§ **Supplied passage**
DOD approves electronic medical record system

CHCS II will be expanded to eight military hospitals

Pentagon officials last week gave the go-ahead to an electronic patient record system that will make it easier for military doctors to manage the care of Defense Department personnel as they move from base to base, setting the stage for possible worldwide deployment next year.

DOD's Information Technology Acquisition Board Nov. 4 approved a limited deployment of the Composite Health Care System (CHCS) II after a successful pilot project in four DOD hospitals.

The board's decision allows DOD to expand beyond the initial four-site pilot to an additional four hospitals, a precursor to full deployment.

"I'm greatly enthusiastic about this," said DOD chief information officer John Stenbit in an e-mail to Federal Computer Week. "It's the right kind of business approach." Stenbit is chairman of DOD's IT Acquisition Board. The system will largely eliminate paper patient records, replacing them with electronic documents that let physicians update data at military health care facilities worldwide.

Navy Cmdr. Robert Wah, deputy director of the information management directorate at the Tricare Management Activity, said CHCS II merges at least three separate systems that physicians have to use when treating patients:

n Viewing and updating patient histories, done on a paper chart.

n Ordering such things as drug prescriptions or X-rays, performed via a computer system.

n Making a diagnosis, or "coding the visit," which can be done on paper or another automated system.

"CHCS II integrates all of these tasks on a single system," said Wah, who is a board-certified doctor in obstetrics/ gynecology and reproductive endo.crinology and has participated in the CHCS II pilot. "It lets the doctor concentrate on patient care, while the computer does all of the coding and documentation." Physicians also can program "wellness reminder" alerts into the system that will notify the doctor if a patient is due for any kind of health test, he said.

"If a doctor has 1,500 patients they are responsible for, they can find out how many of those are overdue for mammograms and get their contact information," Wah said. "That's nearly impossible in a room full of paper charts."

CHCS II was tested at four hospitals: the Naval Medical Center, Va.; the Langley Air Force Base, Va.; Fort Eustis, Va.; and Seymour Johnson Air Force Base, N.C. It was tested by about 100 users per week who were responsible for about 400 patient visits per day, Wah said. Physicians in various specialties, like Wah, were involved in the CHCS II interface from the earliest planning stages. They reviewed the terms the system used to ensure they were the same as the ones doctors use. CHCS II developers largely deferred to the doctors to ensure that it was user-friendly, he said.

§ **Work to complete**
1. Please decide whether each statement agrees with the CHCS II article, answering yes or no and quoting the words from the article that settle it. (a) The IT Acquisition Board approved the limited deployment on Nov. 4. (b) The pilot project ran at six hospitals. (c) Physicians joined the interface work only after the system had been built.
2. Continue the CHCS II article from its last sentence.

§ **Supplied material**
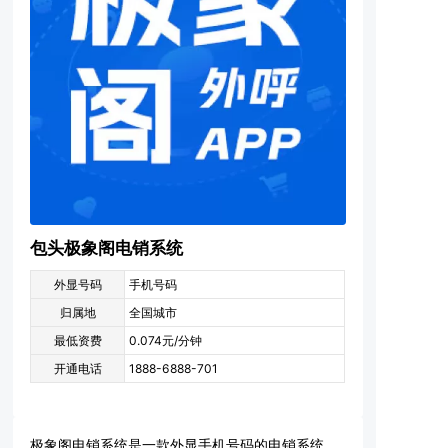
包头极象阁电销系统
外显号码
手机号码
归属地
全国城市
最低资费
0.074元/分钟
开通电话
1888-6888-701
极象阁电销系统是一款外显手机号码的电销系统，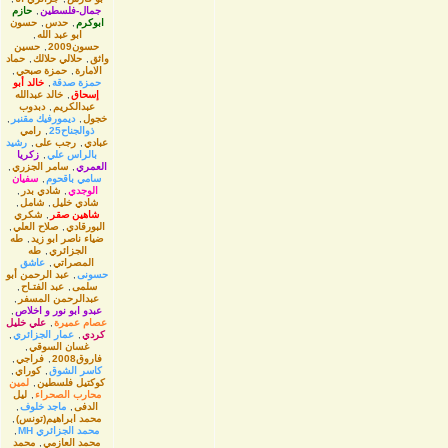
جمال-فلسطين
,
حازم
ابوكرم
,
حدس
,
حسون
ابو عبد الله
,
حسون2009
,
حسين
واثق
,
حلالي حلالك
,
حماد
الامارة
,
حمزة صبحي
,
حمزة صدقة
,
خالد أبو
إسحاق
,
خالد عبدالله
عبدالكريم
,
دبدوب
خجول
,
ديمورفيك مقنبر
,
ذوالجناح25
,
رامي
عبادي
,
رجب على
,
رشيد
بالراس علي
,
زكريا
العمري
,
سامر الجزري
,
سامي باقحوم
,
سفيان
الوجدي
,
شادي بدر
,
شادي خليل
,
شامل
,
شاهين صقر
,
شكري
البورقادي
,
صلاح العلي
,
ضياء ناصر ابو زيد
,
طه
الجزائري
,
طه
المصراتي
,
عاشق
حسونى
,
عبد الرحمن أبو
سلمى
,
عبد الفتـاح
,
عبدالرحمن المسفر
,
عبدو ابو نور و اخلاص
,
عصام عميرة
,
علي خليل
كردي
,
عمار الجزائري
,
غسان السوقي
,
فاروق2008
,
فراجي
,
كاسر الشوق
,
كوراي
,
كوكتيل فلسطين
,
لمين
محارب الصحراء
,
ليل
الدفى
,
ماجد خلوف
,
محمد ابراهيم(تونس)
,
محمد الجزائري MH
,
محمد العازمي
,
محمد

§ **Answers for each item**
1.
(a) Yes: "DOD's Information Technology Acquisition Board Nov. 4 approved a limited deployment of the Composite Health Care System (CHCS) II"
(b) No: "after a successful pilot project in four DOD hospitals."
(c) No: "Physicians in various specialties, like Wah, were involved in the CHCS II interface from the earliest planning stages."

2.
Data "Gold Mine"

A key concern for military doctors is access to previous health records. Because patients in the DOD health care system are so mobile, paper charts can get lost or be inaccessible to the doctor treating someone far from home. "For patients, there's no such thing as a lost chart anymore," Wah said.

Retired Air Force Maj. Gen. Richard Murray, president of the National Association for Uniformed Services, said that if the system were in use today, a number of military retirees whose medical records were destroyed in a recent warehouse fire would not have any trouble recreating their medical histories.

Integic Corp., the prime CHCS II integrator, has focused on making the system more user-friendly while integrating existing legacy systems with numerous commercial products, said Ron Pace, CHCS II program manager for DOD's Clinical IT Program Office.

Larry Albert, health care practice leader and senior vice president of Integic's Healthcare Practice, said CHCS I was a "hospital-centric" system that did not allow physicians to share information. CHCS II is "patient-centric," he stressed. Albert said the plan is to roll out the system at four more hospitals in the coming year. Once the acquisition board approves, CHCS II would launch a "more aggressive worldwide rollout" in late 2003. CHCS II already includes about 1 million patient records. Most of that data was shifted from older systems into a clinical data repository at the Defense Information Systems Agency mega.center in Montgomery, Ala.

"That's a gold mine of information we're building into the system," Wah said.

The system has cost $275 million so far, and the 18-year life cycle funding for CHCS II is estimated to be just less than $4 billion, Pace said, adding that future requirements include building in security, scaling architecture, ensuring interoperability and securing funding.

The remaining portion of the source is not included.